Xi has pinned his legacy to China’s strong economic growth and winning the “battle” against Covid.

But the current outbreak is the country’s worst since the virus emerged in Wuhan in late 2019, and the economy is beginning to weaken.

Tech support

Li also called Wednesday for backing Chinese tech companies’ bids to list domestically and abroad, a day after Communist Party leaders doubled down on support for the tech sector in a rare meeting with executives.

China’s economic slowdown appears to have motivated a softer approach toward the vast, money-spinning tech sector, after an 18-month clampdown driven by fears massive internet companies control too much data and expanded too quickly.

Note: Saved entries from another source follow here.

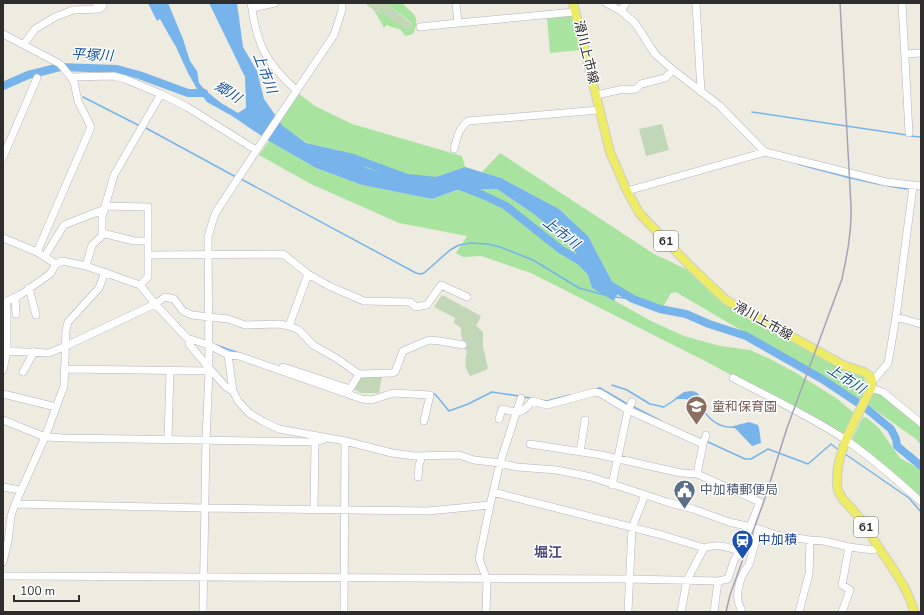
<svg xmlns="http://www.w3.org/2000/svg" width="924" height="615" font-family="'Nunito Sans','Noto Sans JP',sans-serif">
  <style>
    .green { fill: #a8e39f }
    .cemetery { fill: #c1d7b8 }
    .water { fill: #77b4ec }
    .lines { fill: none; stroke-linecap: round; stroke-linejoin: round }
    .stream { stroke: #77b4ec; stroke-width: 1.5 }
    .river { stroke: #77b4ec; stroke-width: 8 }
    .minor-casing { stroke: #b4b3c0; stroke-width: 8 }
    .major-casing { stroke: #cdcdcd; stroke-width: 10 }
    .minor { stroke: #fff; stroke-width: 7 }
    .major { stroke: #eeeb66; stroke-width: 8 }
    .rail { stroke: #a4a3b7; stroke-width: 1.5 }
    .labels { text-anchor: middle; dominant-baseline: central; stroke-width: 3; stroke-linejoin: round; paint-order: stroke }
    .shield { fill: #fff; stroke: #6c6c6c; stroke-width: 1 }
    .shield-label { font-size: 12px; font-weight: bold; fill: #2d2d2d }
    .street-label { font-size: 13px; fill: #2d2d2d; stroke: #fff }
    .education-label { font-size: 13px; fill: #785e54; stroke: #fff; text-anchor: start }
    .service-label { font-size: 13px; fill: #4e5e75; stroke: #fff; text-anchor: start }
    .transit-label { font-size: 13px; fill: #164399; stroke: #fff; text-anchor: start }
    .water-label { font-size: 14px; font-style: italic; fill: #114f9d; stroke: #fff }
    .neighbourhood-label { font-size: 14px; font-weight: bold; fill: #4f4e7d; stroke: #fff }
  </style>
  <rect width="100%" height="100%" fill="#eeebe0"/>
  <path class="green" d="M385,3H402C414,15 421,16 413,34L405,36L401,30L386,25L384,28L374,10L413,24Z
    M573,15L581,50L550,53L547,17Z
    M299,94L315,106L352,124L462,156L465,167L418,183L366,168L341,151L307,143L284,128L280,121Z
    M269,141L316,168L362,185L432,199L458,190L497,189L535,215L569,242L587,272L592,288L651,321L684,336L720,346L750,350L770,359L796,373L836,398L854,413L844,435L705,361L531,273L481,256L463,257L456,253L467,236L399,223L311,184L259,155Z
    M500,153L654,254L686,269L717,297L733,309L784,335L832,364L864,377L866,384L873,392L885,396L921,425V445L916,439L868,405L676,292L671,293L660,312L618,293L588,236L559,209L501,178L482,172Z
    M863,417L867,418L879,428L900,458L921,470V497L899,477L852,439Z"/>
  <path class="cemetery" d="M364,3H385L413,25L408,30L378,11L374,10Z
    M662,124L669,150L646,156L639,129Z
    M442,295L481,316L476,326L483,332V347L488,368L486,370L470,376C464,367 465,362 467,351L463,347C464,340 460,336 461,328L454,323L455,318L434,307Z
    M361,376H382L379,393H361L352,388Z"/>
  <path class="water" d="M148,3H168L183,39L190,61L197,71L199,83L205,90L221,103L238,113L246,108L245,77L209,3H237L243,47L257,71L264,99L283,126L306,143L341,151L366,168L418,183L465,167L501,178L559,209L588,236L618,293L614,301L592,288L587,272L570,243L535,215L497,189L457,190L432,199L362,185L316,168L269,141L232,116L207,102L197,89L188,73L176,47L160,19L157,21Z
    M691,391C700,392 701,397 701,405C688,398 688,399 674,399L684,392Z
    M749,422L758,425C760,430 760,437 761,443L752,446L733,426Z"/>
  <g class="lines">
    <path class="stream" d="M83,97L140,126
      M752,112L907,135
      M144,127L236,177
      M910,136L921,137
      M798,164C834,174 870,184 907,189
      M241,179L416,273L421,274L424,273L450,250L459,245L471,243L488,244L500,247L533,260L579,288L605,295
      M615,297L633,299
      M216,345L239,353
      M612,385L627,390L650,404L664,407L676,399
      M595,389L600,388L629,405
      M432,394H435L449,411L468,404L492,392L519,396
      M523,397L531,398
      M540,400L547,401L570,395
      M700,404C707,418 718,429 736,427
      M632,406L661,421
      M706,441L745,459H751L768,449L808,464L831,444L840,451
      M845,454L909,498L921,512"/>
    <path class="river" d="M3,86L28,75L60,67L117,69L139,75L188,93H204
      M341,155L353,158L407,178L437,181
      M460,186L483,195L506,206L560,249L580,261L589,270
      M608,284L633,299L660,309L686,314L709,324L746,336L822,379L867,409L891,429L896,439L897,446L921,466"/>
    <defs>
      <path id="minor" d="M251,3C257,45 265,62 296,90
        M456,3L458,23L575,12
        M606,3L621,11L635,23L655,54L673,70L720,106L765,152L886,182L921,186
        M696,3L701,92
        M902,3L909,133
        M252,8L275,3
        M621,11L626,3
        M420,27L458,23
        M3,34L60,64L70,76L74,82L78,101L91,127L37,252
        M24,44L35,29L55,17L73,10L100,9L103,6L96,3
        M905,54L921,53
        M71,77L114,76L125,79L161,94
        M597,95L623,89L628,90L636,89L641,84L665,78L673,70
        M454,149C457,138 458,129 468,121L599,110
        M3,157L37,78
        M627,191L765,152
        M105,206L148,207V277L140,285
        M102,233L134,241H148
        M3,238L37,252L56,264
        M148,255L283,254L308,274L289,326
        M45,256L64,225L105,209
        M86,266L92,245L102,236V217L114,175L161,94L187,107L256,150
        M308,274L329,286L364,301L410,302L416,307L427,305L441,285L467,297
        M29,288L36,315
        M15,297L16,314
        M3,303L20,295L50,274L56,264L62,261L86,266L140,285L155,304L187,338L209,345L228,355L233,391L238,401L249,413L264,422L279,429L345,441L392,453L415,456L459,455L474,460L500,463L517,467L556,470L577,474L591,477L667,502L693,509L729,522L759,529L776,535L810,540L824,541L849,547L873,550L879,548
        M896,317L921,324
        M189,339V344L209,368L226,387L233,391
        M3,351L49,353L66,346L155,304L165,297L174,299L183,311L192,315L228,319L245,325L279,324L289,326L299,330L313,345L336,358L359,374L392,373L395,372L403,351L429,340L440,341L463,345
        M228,355L239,356L362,399L372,400L393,393L430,395L424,421
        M283,367L350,389L359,374
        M65,369L209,371
        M3,370L7,351V306L6,303
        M23,372L34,352
        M733,378C771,398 810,416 846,440C872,458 898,481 921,502
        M872,382L888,363L896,317L913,186
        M871,388L883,392L921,423
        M3,394L56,407
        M499,419L502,409C517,413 522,415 532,401L547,405L595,392L600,393L628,410L703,444
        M3,420L45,437L65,438L315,442L325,439
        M168,439L170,370
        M580,452L585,420
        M697,474L703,444L706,435
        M418,477L419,465L422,456
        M612,485L628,410L632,402
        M3,487L21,490
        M493,492L662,535L704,548C717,543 727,547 740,551
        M15,504L205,508L428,511L490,505
        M314,506L315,442
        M3,562L8,541L11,516L15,504L45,437L64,386L66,330L68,322L99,288L105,272
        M3,576L629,579L718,581L728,579L734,560L740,551L760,502L697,474L681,473L601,455L530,444
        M203,612L206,440L209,371L208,237L212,223L216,212L258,148L334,35L342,10V3
        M344,612L345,441
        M486,612L487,580L479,559L490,505L500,463L521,398
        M628,612L632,528L645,495
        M681,612L687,580L704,548
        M714,612L718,581
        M741,612C742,607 738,605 738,600C736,590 742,572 749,565L759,529
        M799,612L809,574L810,540
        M842,612L850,590L842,585L849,547"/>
      <path id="major" d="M573,3L610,152L627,191L640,214L691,267L726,300L843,365L864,372L871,377L872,382L871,388C857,418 835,451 837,485C838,499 854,509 861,520C868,529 873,539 879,548C893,569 908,588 914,612"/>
    </defs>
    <use href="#minor" class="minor-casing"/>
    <use href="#major" class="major-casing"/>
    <use href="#minor" class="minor"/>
    <use href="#major" class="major"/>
    <path class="rail" d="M726,612L730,595L765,498L787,428L842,279C847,255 852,231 851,206L840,3"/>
  </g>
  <defs>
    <symbol id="school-pin" viewBox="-11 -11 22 30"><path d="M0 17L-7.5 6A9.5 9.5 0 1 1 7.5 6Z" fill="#8d6e63" stroke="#fff"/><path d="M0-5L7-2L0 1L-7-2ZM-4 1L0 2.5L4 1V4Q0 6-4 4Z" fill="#fff"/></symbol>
    <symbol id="civic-pin" viewBox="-11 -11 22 30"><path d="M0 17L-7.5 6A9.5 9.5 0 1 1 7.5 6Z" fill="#5c6f8a" stroke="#fff"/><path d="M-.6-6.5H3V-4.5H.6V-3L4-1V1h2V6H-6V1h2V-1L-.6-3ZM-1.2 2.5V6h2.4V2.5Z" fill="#fff"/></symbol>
    <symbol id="station-pin" viewBox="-11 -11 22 30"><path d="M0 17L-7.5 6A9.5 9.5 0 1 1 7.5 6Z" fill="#1a4fb4" stroke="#fff"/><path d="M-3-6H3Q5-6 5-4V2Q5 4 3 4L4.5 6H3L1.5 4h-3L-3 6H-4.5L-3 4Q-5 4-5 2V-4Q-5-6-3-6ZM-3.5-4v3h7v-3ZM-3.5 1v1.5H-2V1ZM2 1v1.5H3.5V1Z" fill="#fff"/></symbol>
  </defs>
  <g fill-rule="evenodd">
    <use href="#school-pin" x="684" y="394" width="25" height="34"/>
    <use href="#civic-pin" x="672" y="478" width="25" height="34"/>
    <use href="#station-pin" x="730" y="528" width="25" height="34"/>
  </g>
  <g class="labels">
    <g class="shield">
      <rect x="654" y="231" width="24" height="20" rx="3"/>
      <rect x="854" y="517" width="24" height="20" rx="3"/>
    </g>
    <g class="shield-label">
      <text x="666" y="241">61</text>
      <text x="866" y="527">61</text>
    </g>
    <g class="street-label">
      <text transform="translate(586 52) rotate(76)">滑川上市線</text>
      <text transform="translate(763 321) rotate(29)">滑川上市線</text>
    </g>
    <g class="education-label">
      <text x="712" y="407">童和保育園</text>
    </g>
    <g class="service-label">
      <text x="700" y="490">中加積郵便局</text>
    </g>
    <g class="transit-label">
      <text x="758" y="540">中加積</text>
    </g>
    <g class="water-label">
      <text transform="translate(92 55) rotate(3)">平塚川</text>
      <text transform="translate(265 73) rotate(69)">上市川</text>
      <text transform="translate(228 92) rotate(33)">郷川</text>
      <text transform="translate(561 233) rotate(38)">上市川</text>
      <text transform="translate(846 379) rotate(33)">上市川</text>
    </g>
    <g class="neighbourhood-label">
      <text x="548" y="552">堀江</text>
    </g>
  </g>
  <rect width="924" height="615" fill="none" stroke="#2d2d2d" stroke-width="8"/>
  <path d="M14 595v6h65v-6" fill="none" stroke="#2d2d2d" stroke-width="2"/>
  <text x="20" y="595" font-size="12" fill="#2d2d2d" stroke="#ffffff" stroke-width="3" paint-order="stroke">100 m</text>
</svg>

Vice Premier Liu He and other Communist leaders addressed executives, including Robin Li of Baidu — universally used for its search engine and mapping service — and Zhou Hongyi of internet security firm Qihoo 360, state media reported late Tuesday.

Liu offered support for “the sustainable and healthy development of the platform economy and the private economy,” CCTV said.

During the tech crackdown, overseas IPOs from Alibaba’s Ant Group and Didi Chuxing — China’s Uber — were spiked, while millions of dollars of fines over anti-trust and data breaches were ladled out to tech giants.

Chinese tech shares surged late April after officials pledged support for internet firms at a Politburo meeting.

Tech giants including Alibaba, Tencent and Baidu were marginally lower Wednesday morning, with e-commerce behemoth JD slumping over 4 percent after it recorded a 3 billion yuan ($444 million) loss in first-quarter earnings.

On Wednesday, Tencent reported record-low quarterly revenue growth at nearly zero, reaching the slowest pace since the company went public in 2004.